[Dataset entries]
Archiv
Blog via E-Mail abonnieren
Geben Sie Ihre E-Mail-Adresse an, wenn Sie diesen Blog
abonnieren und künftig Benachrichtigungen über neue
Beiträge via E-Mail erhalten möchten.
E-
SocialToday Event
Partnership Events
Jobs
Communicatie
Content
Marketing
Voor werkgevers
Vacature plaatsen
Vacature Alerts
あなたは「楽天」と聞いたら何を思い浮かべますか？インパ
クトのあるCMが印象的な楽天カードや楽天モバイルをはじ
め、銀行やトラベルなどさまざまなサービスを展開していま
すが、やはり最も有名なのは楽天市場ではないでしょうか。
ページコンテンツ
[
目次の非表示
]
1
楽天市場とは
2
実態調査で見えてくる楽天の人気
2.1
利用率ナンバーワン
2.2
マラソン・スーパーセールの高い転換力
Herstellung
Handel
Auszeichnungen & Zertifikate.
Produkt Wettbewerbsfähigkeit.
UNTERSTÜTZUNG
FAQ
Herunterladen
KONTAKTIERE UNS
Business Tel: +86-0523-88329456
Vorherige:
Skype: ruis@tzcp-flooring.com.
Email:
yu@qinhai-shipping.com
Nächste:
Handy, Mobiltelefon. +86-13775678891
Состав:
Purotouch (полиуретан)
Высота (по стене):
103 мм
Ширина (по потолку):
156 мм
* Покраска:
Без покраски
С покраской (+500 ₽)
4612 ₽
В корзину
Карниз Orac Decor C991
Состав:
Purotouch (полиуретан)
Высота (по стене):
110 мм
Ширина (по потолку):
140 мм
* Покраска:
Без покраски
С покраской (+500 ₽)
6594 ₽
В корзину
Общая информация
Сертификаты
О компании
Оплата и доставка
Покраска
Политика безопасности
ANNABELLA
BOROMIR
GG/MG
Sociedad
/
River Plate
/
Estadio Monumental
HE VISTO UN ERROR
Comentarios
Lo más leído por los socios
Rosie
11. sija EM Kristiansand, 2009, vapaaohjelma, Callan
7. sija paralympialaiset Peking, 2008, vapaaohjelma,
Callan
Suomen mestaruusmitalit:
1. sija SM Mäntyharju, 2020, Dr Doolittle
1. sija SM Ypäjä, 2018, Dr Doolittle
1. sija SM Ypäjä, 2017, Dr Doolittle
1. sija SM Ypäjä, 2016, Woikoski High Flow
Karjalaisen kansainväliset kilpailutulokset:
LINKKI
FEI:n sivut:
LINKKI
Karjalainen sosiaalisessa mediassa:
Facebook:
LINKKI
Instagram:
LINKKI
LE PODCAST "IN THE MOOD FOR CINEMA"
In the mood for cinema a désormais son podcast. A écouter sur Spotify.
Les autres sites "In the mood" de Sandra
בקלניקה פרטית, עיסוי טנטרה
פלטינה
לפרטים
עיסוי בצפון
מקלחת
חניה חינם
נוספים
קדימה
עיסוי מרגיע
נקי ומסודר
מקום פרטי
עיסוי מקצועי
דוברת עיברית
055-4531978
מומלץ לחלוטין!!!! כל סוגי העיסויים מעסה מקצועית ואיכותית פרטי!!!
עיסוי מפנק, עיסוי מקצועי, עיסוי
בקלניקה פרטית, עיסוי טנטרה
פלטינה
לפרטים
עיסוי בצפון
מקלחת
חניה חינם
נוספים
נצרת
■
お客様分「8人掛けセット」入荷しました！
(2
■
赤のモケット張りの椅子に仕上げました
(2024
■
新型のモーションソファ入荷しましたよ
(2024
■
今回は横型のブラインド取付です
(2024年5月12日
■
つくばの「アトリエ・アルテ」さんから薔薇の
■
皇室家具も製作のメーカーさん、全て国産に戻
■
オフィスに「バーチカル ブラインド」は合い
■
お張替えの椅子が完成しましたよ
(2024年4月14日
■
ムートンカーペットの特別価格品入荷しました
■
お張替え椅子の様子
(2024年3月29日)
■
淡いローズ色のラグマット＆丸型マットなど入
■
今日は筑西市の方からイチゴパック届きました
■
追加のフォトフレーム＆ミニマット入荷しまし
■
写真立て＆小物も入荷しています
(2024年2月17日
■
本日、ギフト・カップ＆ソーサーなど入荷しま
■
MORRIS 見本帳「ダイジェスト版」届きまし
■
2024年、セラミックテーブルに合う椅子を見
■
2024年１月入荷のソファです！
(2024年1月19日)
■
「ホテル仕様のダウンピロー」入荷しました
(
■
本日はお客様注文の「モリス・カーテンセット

**Exercise**:
Please lay out every line of the entries above as a JSON list of strings, one string per line, leaving out any blank lines.

**Solution to this exercise**:
[
  "Archiv",
  "Blog via E-Mail abonnieren",
  "Geben Sie Ihre E-Mail-Adresse an, wenn Sie diesen Blog",
  "abonnieren und künftig Benachrichtigungen über neue",
  "Beiträge via E-Mail erhalten möchten.",
  "E-",
  "SocialToday Event",
  "Partnership Events",
  "Jobs",
  "Communicatie",
  "Content",
  "Marketing",
  "Voor werkgevers",
  "Vacature plaatsen",
  "Vacature Alerts",
  "あなたは「楽天」と聞いたら何を思い浮かべますか？インパ",
  "クトのあるCMが印象的な楽天カードや楽天モバイルをはじ",
  "め、銀行やトラベルなどさまざまなサービスを展開していま",
  "すが、やはり最も有名なのは楽天市場ではないでしょうか。",
  "ページコンテンツ",
  "[",
  "目次の非表示",
  "]",
  "1",
  "楽天市場とは",
  "2",
  "実態調査で見えてくる楽天の人気",
  "2.1",
  "利用率ナンバーワン",
  "2.2",
  "マラソン・スーパーセールの高い転換力",
  "Herstellung",
  "Handel",
  "Auszeichnungen & Zertifikate.",
  "Produkt Wettbewerbsfähigkeit.",
  "UNTERSTÜTZUNG",
  "FAQ",
  "Herunterladen",
  "KONTAKTIERE UNS",
  "Business Tel: +86-0523-88329456",
  "Vorherige:",
  "Skype: ruis@tzcp-flooring.com.",
  "Email:",
  "yu@qinhai-shipping.com",
  "Nächste:",
  "Handy, Mobiltelefon. +86-13775678891",
  "Состав:",
  "Purotouch (полиуретан)",
  "Высота (по стене):",
  "103 мм",
  "Ширина (по потолку):",
  "156 мм",
  "* Покраска:",
  "Без покраски",
  "С покраской (+500 ₽)",
  "4612 ₽",
  "В корзину",
  "Карниз Orac Decor C991",
  "Состав:",
  "Purotouch (полиуретан)",
  "Высота (по стене):",
  "110 мм",
  "Ширина (по потолку):",
  "140 мм",
  "* Покраска:",
  "Без покраски",
  "С покраской (+500 ₽)",
  "6594 ₽",
  "В корзину",
  "Общая информация",
  "Сертификаты",
  "О компании",
  "Оплата и доставка",
  "Покраска",
  "Политика безопасности",
  "ANNABELLA",
  "BOROMIR",
  "GG/MG",
  "Sociedad",
  "/",
  "River Plate",
  "/",
  "Estadio Monumental",
  "HE VISTO UN ERROR",
  "Comentarios",
  "Lo más leído por los socios",
  "Rosie",
  "11. sija EM Kristiansand, 2009, vapaaohjelma, Callan",
  "7. sija paralympialaiset Peking, 2008, vapaaohjelma,",
  "Callan",
  "Suomen mestaruusmitalit:",
  "1. sija SM Mäntyharju, 2020, Dr Doolittle",
  "1. sija SM Ypäjä, 2018, Dr Doolittle",
  "1. sija SM Ypäjä, 2017, Dr Doolittle",
  "1. sija SM Ypäjä, 2016, Woikoski High Flow",
  "Karjalaisen kansainväliset kilpailutulokset:",
  "LINKKI",
  "FEI:n sivut:",
  "LINKKI",
  "Karjalainen sosiaalisessa mediassa:",
  "Facebook:",
  "LINKKI",
  "Instagram:",
  "LINKKI",
  "LE PODCAST \"IN THE MOOD FOR CINEMA\"",
  "In the mood for cinema a désormais son podcast. A écouter sur Spotify.",
  "Les autres sites \"In the mood\" de Sandra",
  "בקלניקה פרטית, עיסוי טנטרה",
  "פלטינה",
  "לפרטים",
  "עיסוי בצפון",
  "מקלחת",
  "חניה חינם",
  "נוספים",
  "קדימה",
  "עיסוי מרגיע",
  "נקי ומסודר",
  "מקום פרטי",
  "עיסוי מקצועי",
  "דוברת עיברית",
  "055-4531978",
  "מומלץ לחלוטין!!!! כל סוגי העיסויים מעסה מקצועית ואיכותית פרטי!!!",
  "עיסוי מפנק, עיסוי מקצועי, עיסוי",
  "בקלניקה פרטית, עיסוי טנטרה",
  "פלטינה",
  "לפרטים",
  "עיסוי בצפון",
  "מקלחת",
  "חניה חינם",
  "נוספים",
  "נצרת",
  "■",
  "お客様分「8人掛けセット」入荷しました！",
  "(2",
  "■",
  "赤のモケット張りの椅子に仕上げました",
  "(2024",
  "■",
  "新型のモーションソファ入荷しましたよ",
  "(2024",
  "■",
  "今回は横型のブラインド取付です",
  "(2024年5月12日",
  "■",
  "つくばの「アトリエ・アルテ」さんから薔薇の",
  "■",
  "皇室家具も製作のメーカーさん、全て国産に戻",
  "■",
  "オフィスに「バーチカル ブラインド」は合い",
  "■",
  "お張替えの椅子が完成しましたよ",
  "(2024年4月14日",
  "■",
  "ムートンカーペットの特別価格品入荷しました",
  "■",
  "お張替え椅子の様子",
  "(2024年3月29日)",
  "■",
  "淡いローズ色のラグマット＆丸型マットなど入",
  "■",
  "今日は筑西市の方からイチゴパック届きました",
  "■",
  "追加のフォトフレーム＆ミニマット入荷しまし",
  "■",
  "写真立て＆小物も入荷しています",
  "(2024年2月17日",
  "■",
  "本日、ギフト・カップ＆ソーサーなど入荷しま",
  "■",
  "MORRIS 見本帳「ダイジェスト版」届きまし",
  "■",
  "2024年、セラミックテーブルに合う椅子を見",
  "■",
  "2024年１月入荷のソファです！",
  "(2024年1月19日)",
  "■",
  "「ホテル仕様のダウンピロー」入荷しました",
  "(",
  "■",
  "本日はお客様注文の「モリス・カーテンセット"
]